Ursprünglich hätte der KaDeWe-Deal noch vor der Gemeinderatswahl über die Bühne gehen sollen. Die Kritik wurde immer lauter, der Vertragsabschluss verzögerte sich. Und nun kann der Vorfall dem Bürgermeister seinen Posten kosten, ist man sich in Vorarlberg sicher. Der seit 27 Jahren amtierende Muxel kam in der Direktwahl mit 369 Stimmen  auf 35,45 Prozent. Sein Herausforderer, der langjährige Standesbeamte Stefan Jochum, bekam mit 496 Stimmen 47,65 Prozent. Muxel muss in die Stichwahl.

Erster grüner Bürgermeister möglich

In Lochau am Bodensee könnte es bald den ersten grünen Bürgermeister Vorarlbergs geben. Altbürgermeister Michael Simma (ÖVP) konnte sein Mandat mit 47,36 Prozent nicht verteidigen. Seinem Herausforderer Frank Matt (Grüne) fehlen knappe sieben Prozent oder 151 Stimmen zum Gleichstand  (40,38 Prozent). Noch 2015 war Simma mit 59,31 Prozent gegenüber 26,27 Prozent für Matt der klare Erste.

Dei Grünen erzielen 2020 ihr bestes Ergebnis bei den Gemeinderatswahlen in Vorarlberg und stellen mit 31 zusätzlichen auf 157 Gemeindevertreterinnen und -vertreter ein Viertel zu.  Die Neos zogen in zehn der elf Gemeinden, in denen sie kandierten, in den Gemeinderat.

Gemeinderatswahlen: Strukturprobleme in Vorarlberg

Die Wahlen wurden in Vorarlberg zunächst Corona-bedingt von 15. März auf 13. September verschoben. Die Wählerinnen und Wähler wurden mit Maske und Abstand an die Urne gebeten, und zwar – wie in Vorarlberg üblich – von maximal 7.00 bis 13.00. In Warth konnte man sogar nur bis 10.00 seine Stimme abgeben.

Eine weitere Besonderheit ist das Wahlrecht im westlichsten Bundesland: In 65 Gemeinden wird der Bürgermeister bzw. die Bürgermeisterin direkt gewählt, in den übrigen Orten von der gewählten Gemeindevertretung. In nur 40 Orten gibt es dabei mehr als einen Kandidaten zur Auswahl. In 29 Gemeinden kandidierte je nur eine Liste. Und: Es gibt in 13 Kommunen ein Mehrheitswahlrecht.
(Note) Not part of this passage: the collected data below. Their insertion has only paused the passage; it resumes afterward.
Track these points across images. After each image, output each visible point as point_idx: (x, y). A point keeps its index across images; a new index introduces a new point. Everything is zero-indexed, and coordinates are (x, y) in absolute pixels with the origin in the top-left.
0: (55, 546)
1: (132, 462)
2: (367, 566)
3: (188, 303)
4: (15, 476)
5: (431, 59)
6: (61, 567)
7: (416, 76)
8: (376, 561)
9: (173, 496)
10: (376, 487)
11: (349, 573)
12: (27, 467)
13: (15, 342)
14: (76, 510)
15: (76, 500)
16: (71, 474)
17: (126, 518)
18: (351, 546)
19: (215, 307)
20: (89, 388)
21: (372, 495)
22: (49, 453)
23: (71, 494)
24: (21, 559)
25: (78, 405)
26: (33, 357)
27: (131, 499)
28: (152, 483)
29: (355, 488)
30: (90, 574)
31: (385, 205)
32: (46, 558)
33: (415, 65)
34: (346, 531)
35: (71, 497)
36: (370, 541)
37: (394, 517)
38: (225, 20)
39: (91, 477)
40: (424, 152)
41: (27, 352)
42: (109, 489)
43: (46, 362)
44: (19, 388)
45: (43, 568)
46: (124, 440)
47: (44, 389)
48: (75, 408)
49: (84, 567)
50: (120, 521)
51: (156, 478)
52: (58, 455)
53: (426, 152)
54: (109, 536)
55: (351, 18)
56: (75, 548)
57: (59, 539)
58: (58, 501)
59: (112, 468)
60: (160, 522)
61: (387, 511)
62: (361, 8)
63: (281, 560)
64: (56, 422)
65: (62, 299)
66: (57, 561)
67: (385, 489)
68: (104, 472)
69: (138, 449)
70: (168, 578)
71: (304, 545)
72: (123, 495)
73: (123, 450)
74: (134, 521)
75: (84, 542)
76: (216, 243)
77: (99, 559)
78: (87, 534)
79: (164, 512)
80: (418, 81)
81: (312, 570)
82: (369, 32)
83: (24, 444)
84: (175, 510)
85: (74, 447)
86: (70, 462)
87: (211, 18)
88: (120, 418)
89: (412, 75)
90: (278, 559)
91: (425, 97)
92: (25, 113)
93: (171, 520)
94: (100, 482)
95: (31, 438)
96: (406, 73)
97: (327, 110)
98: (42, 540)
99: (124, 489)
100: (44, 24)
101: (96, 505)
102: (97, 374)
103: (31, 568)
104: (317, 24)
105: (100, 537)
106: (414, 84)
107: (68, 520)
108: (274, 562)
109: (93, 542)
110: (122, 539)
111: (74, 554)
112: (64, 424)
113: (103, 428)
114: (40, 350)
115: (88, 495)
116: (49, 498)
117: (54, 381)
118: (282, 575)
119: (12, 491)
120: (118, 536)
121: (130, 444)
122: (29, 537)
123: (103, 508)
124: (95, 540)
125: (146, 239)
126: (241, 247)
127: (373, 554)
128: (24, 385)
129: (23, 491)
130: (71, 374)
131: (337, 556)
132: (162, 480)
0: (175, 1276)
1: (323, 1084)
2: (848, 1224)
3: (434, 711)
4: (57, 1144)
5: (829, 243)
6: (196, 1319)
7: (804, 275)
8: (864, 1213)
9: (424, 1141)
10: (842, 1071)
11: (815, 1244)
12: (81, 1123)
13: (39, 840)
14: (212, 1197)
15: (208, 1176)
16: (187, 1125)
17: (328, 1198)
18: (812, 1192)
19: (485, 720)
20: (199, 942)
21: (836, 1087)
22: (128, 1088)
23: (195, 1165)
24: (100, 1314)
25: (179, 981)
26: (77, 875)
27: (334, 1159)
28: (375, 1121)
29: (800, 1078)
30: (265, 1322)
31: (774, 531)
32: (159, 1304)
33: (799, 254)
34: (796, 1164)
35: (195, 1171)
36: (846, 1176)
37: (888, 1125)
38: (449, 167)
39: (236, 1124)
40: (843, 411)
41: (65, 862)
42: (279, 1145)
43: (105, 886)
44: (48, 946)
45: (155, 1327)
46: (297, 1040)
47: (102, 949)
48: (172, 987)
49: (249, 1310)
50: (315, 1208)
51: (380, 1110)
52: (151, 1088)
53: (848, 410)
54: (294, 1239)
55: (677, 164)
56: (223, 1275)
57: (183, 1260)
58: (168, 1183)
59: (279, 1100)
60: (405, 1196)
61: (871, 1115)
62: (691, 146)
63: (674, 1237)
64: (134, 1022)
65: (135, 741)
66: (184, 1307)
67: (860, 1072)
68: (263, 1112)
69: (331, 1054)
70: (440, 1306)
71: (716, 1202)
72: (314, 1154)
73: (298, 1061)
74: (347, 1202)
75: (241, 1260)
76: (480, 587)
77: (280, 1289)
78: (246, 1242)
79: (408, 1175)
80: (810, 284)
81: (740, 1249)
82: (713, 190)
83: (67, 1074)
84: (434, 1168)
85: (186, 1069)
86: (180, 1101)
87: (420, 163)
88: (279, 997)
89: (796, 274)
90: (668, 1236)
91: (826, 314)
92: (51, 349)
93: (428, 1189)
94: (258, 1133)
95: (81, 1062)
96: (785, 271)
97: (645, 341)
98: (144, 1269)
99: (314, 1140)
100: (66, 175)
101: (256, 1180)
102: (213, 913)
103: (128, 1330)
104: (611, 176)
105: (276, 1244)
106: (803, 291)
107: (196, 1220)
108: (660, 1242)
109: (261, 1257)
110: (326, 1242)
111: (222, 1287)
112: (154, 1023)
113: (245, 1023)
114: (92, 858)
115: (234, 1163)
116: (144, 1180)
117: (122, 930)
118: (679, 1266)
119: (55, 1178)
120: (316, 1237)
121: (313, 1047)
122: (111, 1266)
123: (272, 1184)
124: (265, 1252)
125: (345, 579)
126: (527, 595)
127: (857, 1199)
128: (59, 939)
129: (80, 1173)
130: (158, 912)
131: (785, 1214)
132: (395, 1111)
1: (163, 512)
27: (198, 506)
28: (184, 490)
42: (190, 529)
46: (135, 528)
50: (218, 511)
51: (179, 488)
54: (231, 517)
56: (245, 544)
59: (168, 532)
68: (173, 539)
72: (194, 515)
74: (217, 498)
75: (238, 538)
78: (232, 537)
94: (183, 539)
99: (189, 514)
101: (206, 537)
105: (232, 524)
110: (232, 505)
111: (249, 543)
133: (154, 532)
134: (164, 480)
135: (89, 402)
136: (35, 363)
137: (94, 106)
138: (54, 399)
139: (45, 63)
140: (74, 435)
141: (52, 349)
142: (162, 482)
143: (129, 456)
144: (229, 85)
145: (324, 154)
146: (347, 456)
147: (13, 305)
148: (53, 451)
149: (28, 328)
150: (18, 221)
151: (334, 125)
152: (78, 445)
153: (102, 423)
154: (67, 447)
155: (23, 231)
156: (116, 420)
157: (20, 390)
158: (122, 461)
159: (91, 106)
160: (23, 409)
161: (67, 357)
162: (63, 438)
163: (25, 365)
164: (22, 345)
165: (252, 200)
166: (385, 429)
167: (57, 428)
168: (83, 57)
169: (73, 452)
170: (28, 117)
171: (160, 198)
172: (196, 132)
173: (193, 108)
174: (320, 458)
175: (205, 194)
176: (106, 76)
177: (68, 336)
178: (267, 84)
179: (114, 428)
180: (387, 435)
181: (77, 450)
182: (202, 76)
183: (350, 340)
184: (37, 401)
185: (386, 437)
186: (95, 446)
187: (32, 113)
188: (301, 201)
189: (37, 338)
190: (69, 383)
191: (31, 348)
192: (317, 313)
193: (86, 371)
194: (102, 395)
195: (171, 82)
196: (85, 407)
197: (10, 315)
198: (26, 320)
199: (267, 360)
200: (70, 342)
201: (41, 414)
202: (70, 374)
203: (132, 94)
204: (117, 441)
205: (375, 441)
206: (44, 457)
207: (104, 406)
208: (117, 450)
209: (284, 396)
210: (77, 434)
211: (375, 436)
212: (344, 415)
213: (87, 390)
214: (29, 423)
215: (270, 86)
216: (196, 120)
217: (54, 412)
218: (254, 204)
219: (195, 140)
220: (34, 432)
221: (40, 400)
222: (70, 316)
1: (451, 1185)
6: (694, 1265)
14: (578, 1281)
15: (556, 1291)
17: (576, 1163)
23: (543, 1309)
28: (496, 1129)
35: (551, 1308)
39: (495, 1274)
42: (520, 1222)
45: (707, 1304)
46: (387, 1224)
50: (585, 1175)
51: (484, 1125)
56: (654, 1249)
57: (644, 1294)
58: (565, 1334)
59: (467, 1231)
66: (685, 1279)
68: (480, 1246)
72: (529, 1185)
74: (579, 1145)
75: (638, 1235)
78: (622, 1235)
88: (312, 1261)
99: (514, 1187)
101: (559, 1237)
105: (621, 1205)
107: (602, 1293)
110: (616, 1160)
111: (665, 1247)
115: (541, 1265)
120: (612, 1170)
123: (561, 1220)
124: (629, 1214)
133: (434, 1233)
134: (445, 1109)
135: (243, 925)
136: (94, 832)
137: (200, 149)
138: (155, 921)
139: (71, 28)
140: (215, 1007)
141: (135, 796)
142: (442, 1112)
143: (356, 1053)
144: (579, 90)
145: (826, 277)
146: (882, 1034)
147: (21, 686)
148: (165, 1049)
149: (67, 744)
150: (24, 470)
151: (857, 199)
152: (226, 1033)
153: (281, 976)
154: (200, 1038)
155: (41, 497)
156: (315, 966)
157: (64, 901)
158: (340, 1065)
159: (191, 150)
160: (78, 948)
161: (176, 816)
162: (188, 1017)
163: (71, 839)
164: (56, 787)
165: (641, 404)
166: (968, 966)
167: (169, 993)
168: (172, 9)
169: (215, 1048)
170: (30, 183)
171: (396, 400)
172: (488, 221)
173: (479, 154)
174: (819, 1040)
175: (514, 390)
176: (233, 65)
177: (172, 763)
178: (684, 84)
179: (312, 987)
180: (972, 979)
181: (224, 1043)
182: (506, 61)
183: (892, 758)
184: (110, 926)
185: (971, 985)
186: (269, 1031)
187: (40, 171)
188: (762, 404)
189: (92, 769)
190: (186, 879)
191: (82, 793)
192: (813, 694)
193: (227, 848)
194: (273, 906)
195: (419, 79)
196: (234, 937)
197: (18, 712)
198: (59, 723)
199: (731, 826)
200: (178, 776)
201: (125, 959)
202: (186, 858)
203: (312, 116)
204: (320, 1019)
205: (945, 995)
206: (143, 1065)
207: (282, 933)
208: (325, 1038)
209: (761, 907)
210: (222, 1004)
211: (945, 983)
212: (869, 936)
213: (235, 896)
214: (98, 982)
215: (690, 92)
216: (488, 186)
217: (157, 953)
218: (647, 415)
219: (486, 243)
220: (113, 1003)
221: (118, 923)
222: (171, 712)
Hier liegen leere Stimmzettel auf, die Wahlberechtigten schreiben Namen auf.  Wer am meisten Stimmen hat, zieht in den Gemeinderat ein. Denn Vorarlberg hat ein strukturelles Problem: Viele kleine Gemeinden finden gar keine Kandidatinnen oder Kandidaten.

So auch in Lorüns. In der 296-Seelen-Gemeinde Lorüns kandidierte nach 30 Jahren Amtszeit Bürgermeister Lothar Ladner nicht mehr. Zuvor regierte 24 Jahre lang sein Vater, sein Sohn wollte sich nicht zur Wahl stellen. Das Amt Bürgermeisters ist auch in kleinen Gemeinden aufwendig, das Gehalt mit 2.000 Euro brutto nicht attraktiv.